PROBLEM SET >>
(1) Answer these questions from the video game roundup below.
(a) How many cars can players drive in Forza Horizon 5?
(b) What is the name of May and Cody's daughter in It Takes Two?
(c) How many of Blackreef's leaders does Colt want to assassinate in one day?
(2) Continue the video game roundup below, starting after its final sentence.
** SELECTED EXCERPT follows **
Left to vagaries of the pandemic, we all want to get away from it all with a holiday of a lifetime and Microsoft’s Forza Horizon 5 arrived to offer just that. It’s not only the best open-world racing game you can buy, the Xbox/Microsoft Windows release makes you feel alive once rubber meets the road in Mexico. The escapist fantasy celebrates the freedom of driving, allowing you to rev up more than 500 cars that respond to the slightest of touches on the controller, complete with a soundtrack that can only be described as stunning. Every vroom, every screech, every brush against trees is felt through a booming soundtrack.

It Takes Two (Windows, PlayStation, Xbox)

A digital therapy session for couples, the co-op game follows May and her husband Cody who have become dolls and they enter through the pillow fort built for their daughter Rose. But it’s a fort that’s like a maze and it seems to wind on forever. They are at odds but they need to find a middle path, so they can reach their daughter. Playable by two people, either online or together in the same room, the title was declared Game of the Year at the coveted The Game Awards. Love is a perfect plot-vehicle in a year of uncertainties.

Fantasian (Apple Arcade)

Hironobu Sakaguchi is a man known for mould-breaking video game titles, like Final Fantasy, Blue Dragon and Terra Battle series. Whatever he creates is always in equal parts art and cutting-edge technology, something that makes him deserving of the word ‘legendary’. The latest from the godfather of Japanese RPG is the Apple Arcade exclusive Fantasian (Apple Arcade Game of the Year), developed by Mistwalker, the studio he created after departing Square. The backgrounds and settings in Fantasian are real-world, 3D dioramas, and the attention to details is something we have never seen before.

Deathloop (Windows, PlayStation)

On an island named Blackreef space-time fissure has caused the same day to continually reset. Remember the film Groundhog Day? Assassin Colt Vahn is pitted again Julianna Blake, the head of a secret organisation. Colt wants to shut the loop down by assassinating all of Blackreef’s eight leaders in one day but Julianna wants to stop him. Excellent gunplay and a wild narrative make this a top-ten entry.
** End of SELECTED EXCERPT **
** GIVEN INFORMATION follows **
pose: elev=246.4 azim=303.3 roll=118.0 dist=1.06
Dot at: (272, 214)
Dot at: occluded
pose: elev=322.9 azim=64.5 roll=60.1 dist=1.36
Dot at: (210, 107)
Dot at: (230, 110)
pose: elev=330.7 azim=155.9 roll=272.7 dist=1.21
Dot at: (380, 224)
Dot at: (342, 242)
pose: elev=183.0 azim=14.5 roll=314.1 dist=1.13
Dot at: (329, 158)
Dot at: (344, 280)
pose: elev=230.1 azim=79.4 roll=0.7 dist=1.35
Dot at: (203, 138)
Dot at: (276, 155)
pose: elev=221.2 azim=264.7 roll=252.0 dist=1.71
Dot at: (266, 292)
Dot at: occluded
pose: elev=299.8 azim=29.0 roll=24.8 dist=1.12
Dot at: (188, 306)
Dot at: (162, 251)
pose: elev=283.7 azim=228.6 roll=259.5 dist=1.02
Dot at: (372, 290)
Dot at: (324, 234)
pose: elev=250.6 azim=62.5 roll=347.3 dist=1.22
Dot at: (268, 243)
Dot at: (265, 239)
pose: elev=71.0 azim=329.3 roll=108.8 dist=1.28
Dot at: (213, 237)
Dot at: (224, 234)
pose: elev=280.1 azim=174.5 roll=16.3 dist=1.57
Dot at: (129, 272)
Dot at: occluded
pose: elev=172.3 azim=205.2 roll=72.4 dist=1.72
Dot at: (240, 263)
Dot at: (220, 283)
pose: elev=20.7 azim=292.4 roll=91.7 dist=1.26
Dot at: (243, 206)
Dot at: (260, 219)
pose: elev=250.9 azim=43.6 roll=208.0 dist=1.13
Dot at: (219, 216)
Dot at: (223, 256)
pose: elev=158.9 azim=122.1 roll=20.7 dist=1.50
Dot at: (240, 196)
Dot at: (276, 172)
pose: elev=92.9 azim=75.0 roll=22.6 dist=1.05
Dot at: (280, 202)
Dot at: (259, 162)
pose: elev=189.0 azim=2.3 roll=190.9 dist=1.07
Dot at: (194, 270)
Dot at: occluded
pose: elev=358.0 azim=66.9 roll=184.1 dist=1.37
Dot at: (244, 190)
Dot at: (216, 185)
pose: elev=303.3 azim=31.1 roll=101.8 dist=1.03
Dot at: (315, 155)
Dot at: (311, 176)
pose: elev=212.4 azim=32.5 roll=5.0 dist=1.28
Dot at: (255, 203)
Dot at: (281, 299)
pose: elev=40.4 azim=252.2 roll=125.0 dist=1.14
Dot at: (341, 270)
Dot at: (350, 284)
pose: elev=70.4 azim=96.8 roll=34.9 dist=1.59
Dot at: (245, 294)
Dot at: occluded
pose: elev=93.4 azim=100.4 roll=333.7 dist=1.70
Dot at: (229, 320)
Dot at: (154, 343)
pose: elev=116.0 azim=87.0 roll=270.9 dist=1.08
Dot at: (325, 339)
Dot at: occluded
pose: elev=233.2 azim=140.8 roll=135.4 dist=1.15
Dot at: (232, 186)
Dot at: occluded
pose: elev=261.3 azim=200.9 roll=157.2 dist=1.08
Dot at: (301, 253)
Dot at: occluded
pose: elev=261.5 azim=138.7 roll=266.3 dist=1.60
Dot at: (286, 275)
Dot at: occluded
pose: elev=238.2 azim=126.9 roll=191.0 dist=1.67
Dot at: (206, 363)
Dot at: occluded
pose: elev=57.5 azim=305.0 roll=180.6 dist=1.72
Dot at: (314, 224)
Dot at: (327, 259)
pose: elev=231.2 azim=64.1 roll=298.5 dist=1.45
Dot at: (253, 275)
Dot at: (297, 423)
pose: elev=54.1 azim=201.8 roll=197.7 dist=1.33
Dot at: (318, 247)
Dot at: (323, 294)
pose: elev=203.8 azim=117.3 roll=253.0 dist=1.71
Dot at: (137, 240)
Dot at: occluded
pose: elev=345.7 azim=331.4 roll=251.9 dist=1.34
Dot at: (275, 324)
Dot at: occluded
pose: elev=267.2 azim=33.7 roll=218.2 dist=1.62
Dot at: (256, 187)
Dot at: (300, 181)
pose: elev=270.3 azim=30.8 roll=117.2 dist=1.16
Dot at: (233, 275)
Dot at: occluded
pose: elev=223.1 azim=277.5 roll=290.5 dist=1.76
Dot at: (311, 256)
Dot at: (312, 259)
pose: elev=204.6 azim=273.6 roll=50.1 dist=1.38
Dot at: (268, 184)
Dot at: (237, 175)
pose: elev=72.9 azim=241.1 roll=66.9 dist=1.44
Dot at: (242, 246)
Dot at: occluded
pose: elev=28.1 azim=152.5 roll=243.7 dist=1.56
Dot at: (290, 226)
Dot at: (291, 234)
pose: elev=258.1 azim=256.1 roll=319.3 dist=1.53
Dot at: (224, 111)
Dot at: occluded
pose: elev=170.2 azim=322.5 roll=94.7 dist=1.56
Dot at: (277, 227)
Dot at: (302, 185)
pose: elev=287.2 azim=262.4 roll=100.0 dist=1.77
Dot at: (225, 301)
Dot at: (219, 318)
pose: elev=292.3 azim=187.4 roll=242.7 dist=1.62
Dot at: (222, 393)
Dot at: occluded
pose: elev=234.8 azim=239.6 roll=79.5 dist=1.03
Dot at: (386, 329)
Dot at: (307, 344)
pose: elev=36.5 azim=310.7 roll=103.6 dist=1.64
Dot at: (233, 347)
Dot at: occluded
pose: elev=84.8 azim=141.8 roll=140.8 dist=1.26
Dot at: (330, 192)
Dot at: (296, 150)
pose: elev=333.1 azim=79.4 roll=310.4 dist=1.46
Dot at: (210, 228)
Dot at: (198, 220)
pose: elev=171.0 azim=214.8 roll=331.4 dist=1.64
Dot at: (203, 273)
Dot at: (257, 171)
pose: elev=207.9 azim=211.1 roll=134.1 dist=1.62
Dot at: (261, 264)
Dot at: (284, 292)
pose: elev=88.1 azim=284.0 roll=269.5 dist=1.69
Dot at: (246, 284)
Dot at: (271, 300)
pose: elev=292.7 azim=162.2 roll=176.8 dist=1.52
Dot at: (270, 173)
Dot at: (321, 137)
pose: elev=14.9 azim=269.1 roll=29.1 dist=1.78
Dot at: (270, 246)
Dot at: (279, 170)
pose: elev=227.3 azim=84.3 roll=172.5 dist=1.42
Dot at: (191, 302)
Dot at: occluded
** End of GIVEN INFORMATION **
ACTIVITY ANSWERS >>
(1)
(a) More than 500.
(b) Rose.
(c) Eight.

(2)
Hitman III (Windows, Switch, PlayStation, Xbox)

The final game in the ‘World of Assassination’ trilogy welcomes you as Agent 47 and you once again infiltrate the hallowed halls to take out targets. The degree of freedom offered in navigating each assassination is excellent and there is meticulous planning. With each level you are challenged to kill a specific target (at times more than one), besides retrieving additional objectives, like accessing a secret file. It’s a game James Bond will be proud of.

Returnal (PlayStation)

You play as Selene, who crash lands on a hostile planet and as she makes her way across it —shooting down many-tentacled monsters — she discovers old corpses of herself. Taking several hours for a single run, there are several innovations in the gameplay, like the controller rattling as the rain hits Selene’s helmet. The challenge: Each time the player dies and starts afresh, the planet mysteriously rearranges the settings.

Metroid Dread (Nintendo Switch)

There’s an oppressive environment and Samus is stalked by artifically intelligent killer robots on the mysterious planet ZDR. She speeds through the game with unique moves that have often been replicated and by the end of it all, she’s characterised as the most dangerous being in the galaxy.